Playing Cello

by Samuel Kurnianta , at 3:20 AM , have 0 comments
Body Position

Cello played in a seated position. Weighing supported by an endpin, laid down on the floor, and the bottom is positioned between the knees, while the upper part is positioned in the upper chest. The neck of the cello is placed above the left shoulder. Arc is drawn horizontally across the strings. At first, she used to play with the cellist sitting sideways, because at the time it was considered impolite for women to sit with knees apart before the public. The position does not affect the player's hand to hold the cello.

Very rare to find a player who plays cello upside down: this is usually due to a person's physical disability where the hands or arms would not be able to play the technique of playing in such a position, other than that the cellist also still have to reset the cello (the string positions, bass lines , sound post, fingerboard shape, and the shape is not symmetrical cello).

The position of fingers in the left hand holding the strings is very influential on the resulting tone. The closer to the bridge where the string is pressed, the resulting sound will be even harder, because the vibrating string length becomes shorter. On the neck of the cello, the thumb is placed on the back, the thumb position parallel to the other fingers.

Strings and the thumb is used to generate tones. His fingers are usually held the cello with a curved position, with strings attached to the fingertips. If a finger is required to play two strings to know more, then it can be done using flat. In the game the slower and more expressive, the point of contact between the fingertips and the string can be changed from the nail to the inside tip of the finger, so as to produce a better vibrato.

Vibrato

Vibrato is a small oscillation in a tone, which is considered to be more expressive. It is produced from the rotation of the upper arm bone of the shoulder joint cellist, who will deliver vibration to the forearm. Point the finger contact with the string absorbs this motion which then makes it vibrate. It also influences the position of the fingers that can produce a variety of tones. Vibrato is a key game expressive vibrato playing good technique is an essential element of skill to play a modern cellist.

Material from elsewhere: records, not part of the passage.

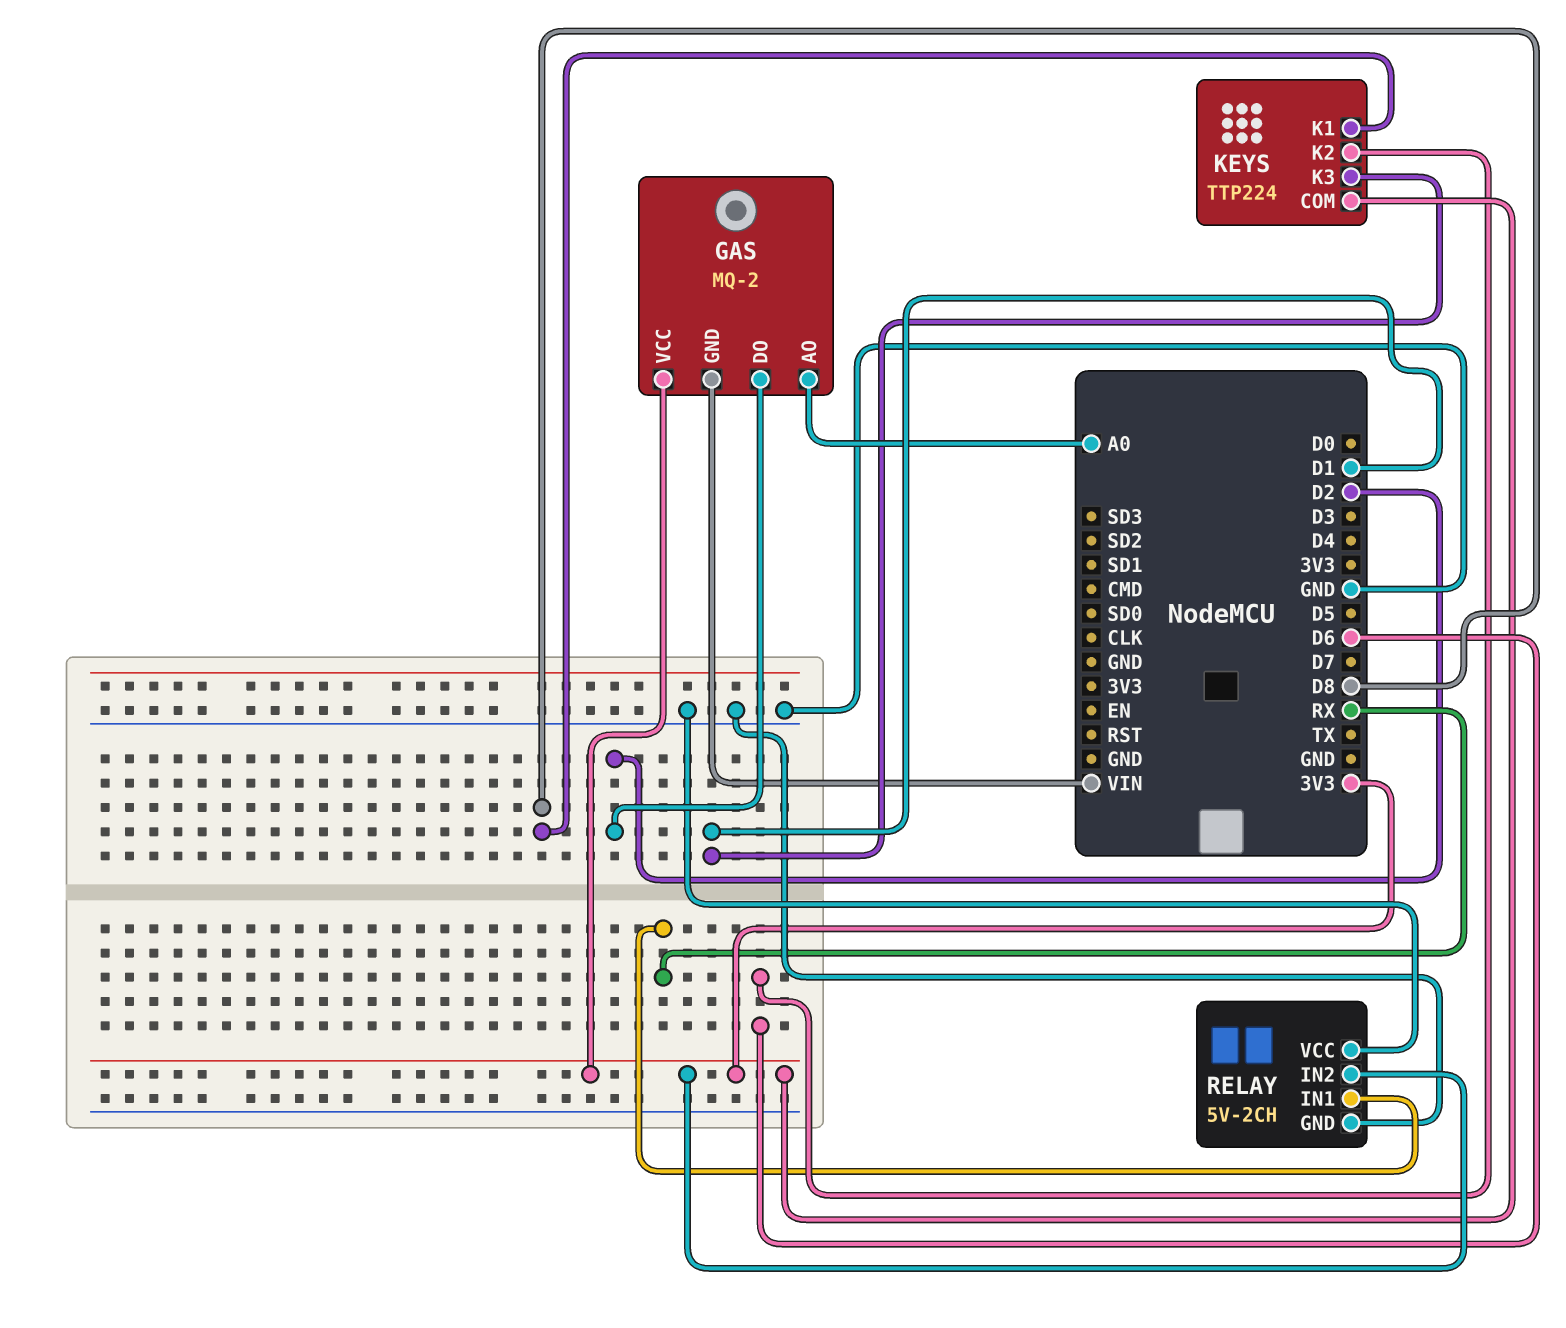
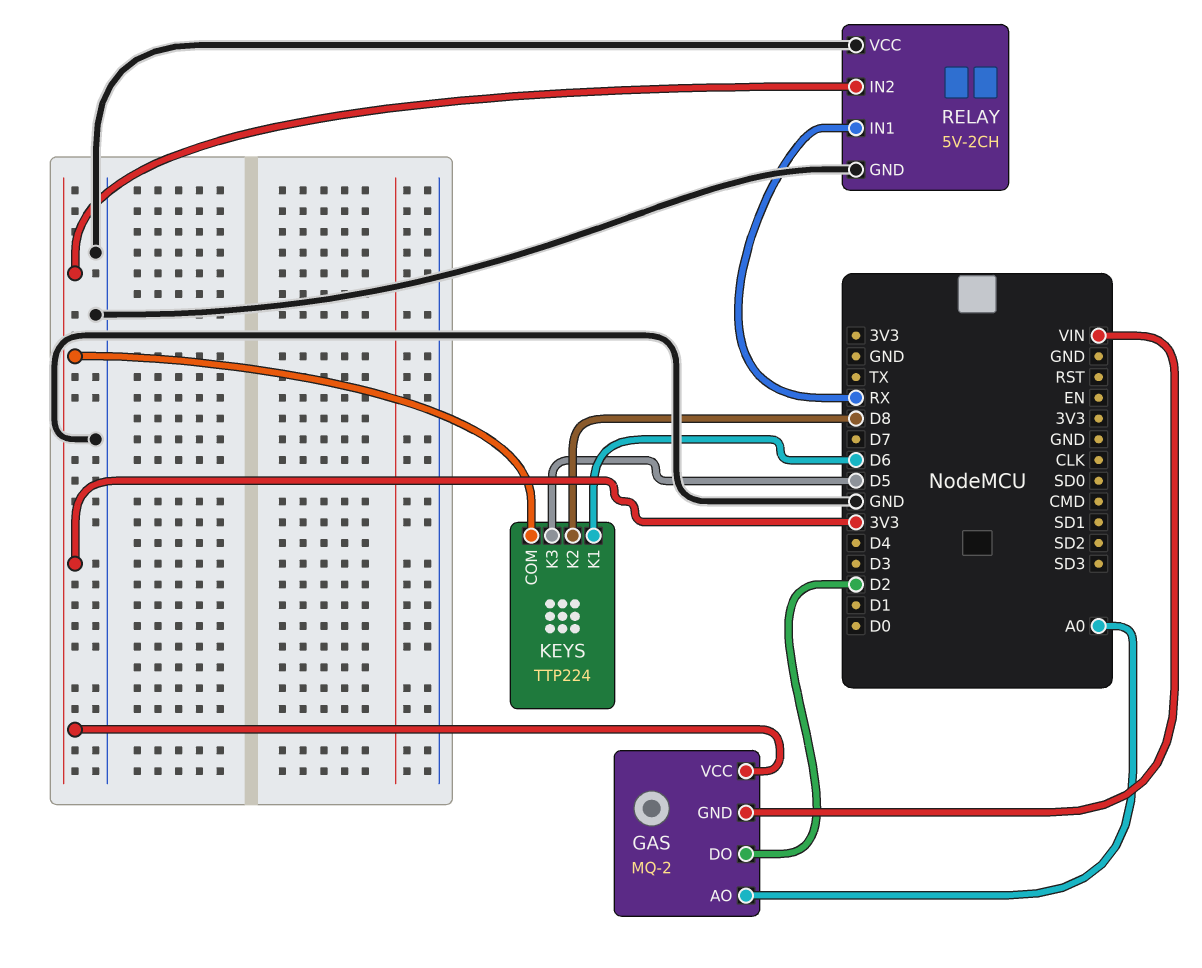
KEYS pin K1: D8 -> D6
KEYS pin K2: D6 -> D8
KEYS pin K3: D1 -> D5

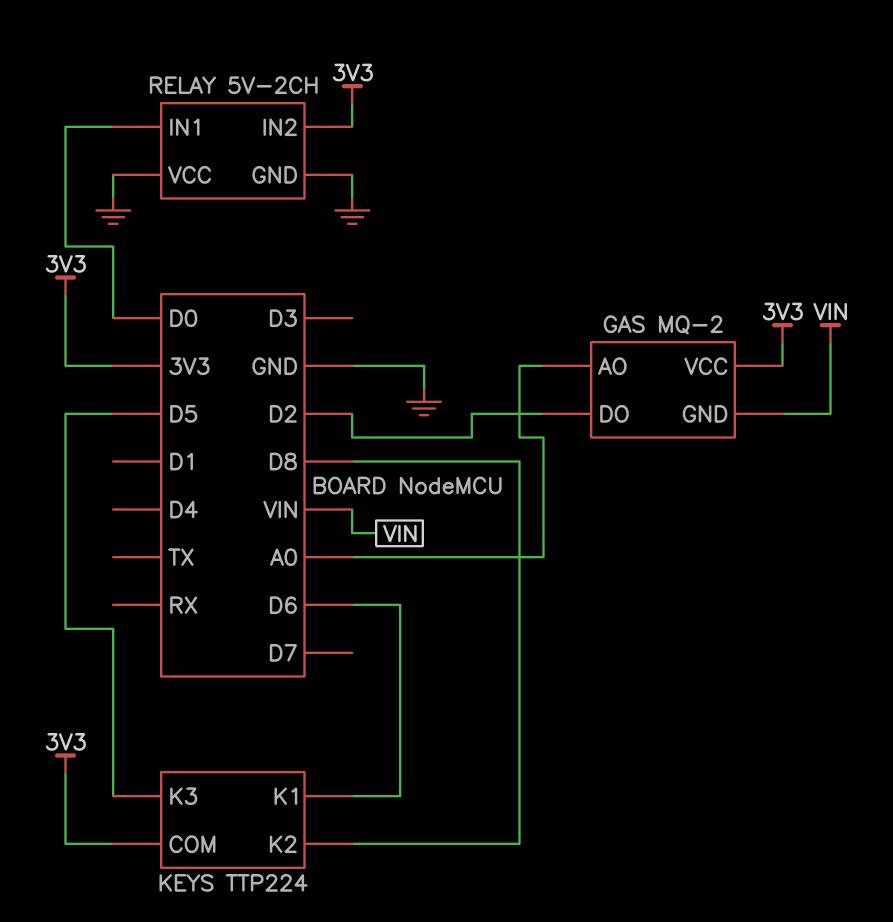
RELAY pin IN1: RX -> D0

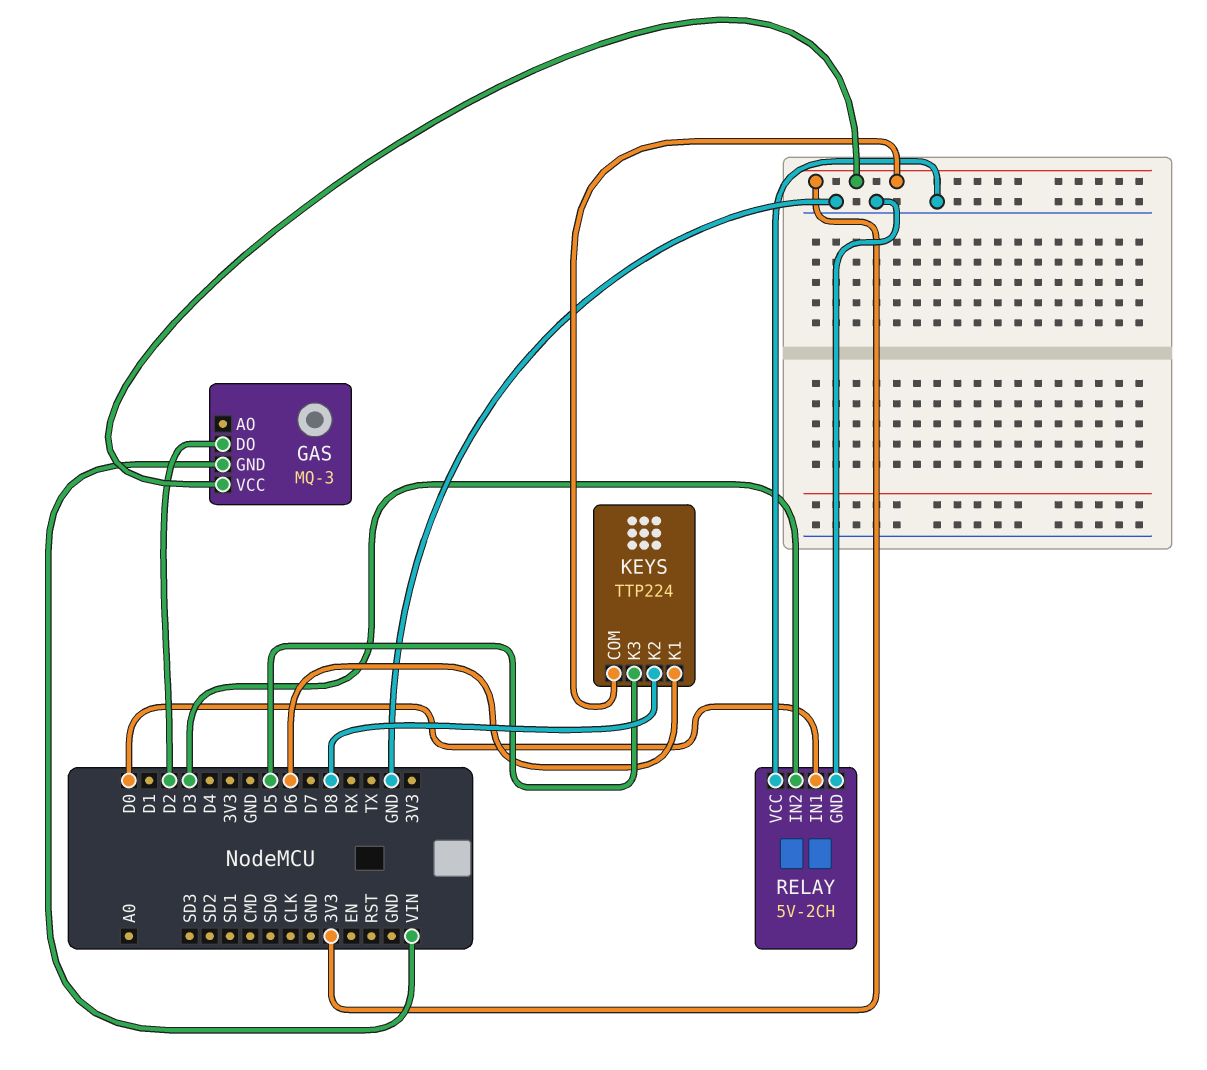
GAS: MQ-2 -> MQ-3
GAS pin AO: A0 -> none
RELAY pin IN2: 3V3 -> D3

The decision to use vibrato on how often it is used, is highly dependent on the cellist's own. The lower the pitch, vibrato generated will also be long and slow.

Harmony

Harmony is applied to the cello is divided into two parts, natural and artificial:
  • Natural harmony is produced by only a little touching (not pressing) the strings with your fingers a certain place, and then play bow (or, rarely, pulling strings). For example, the midpoint of the string will produce a harmony an octave above the strings are not pressed (open string). Natural harmony only produces a tone that is part of a series of harmonies.
  • Artificial harmony is produced by pressing the strings with a strong and pressing the same string with another finger to the weak. It will be able to produce a tone above middle C. It is usually displayed in a touch tone a perfect fourth above the stopped note, which will produce a tone two octaves above the stopped note, although it can also be played with other intervals. All harmonies produce a sound that resembles a flute, and typically played without vibrato.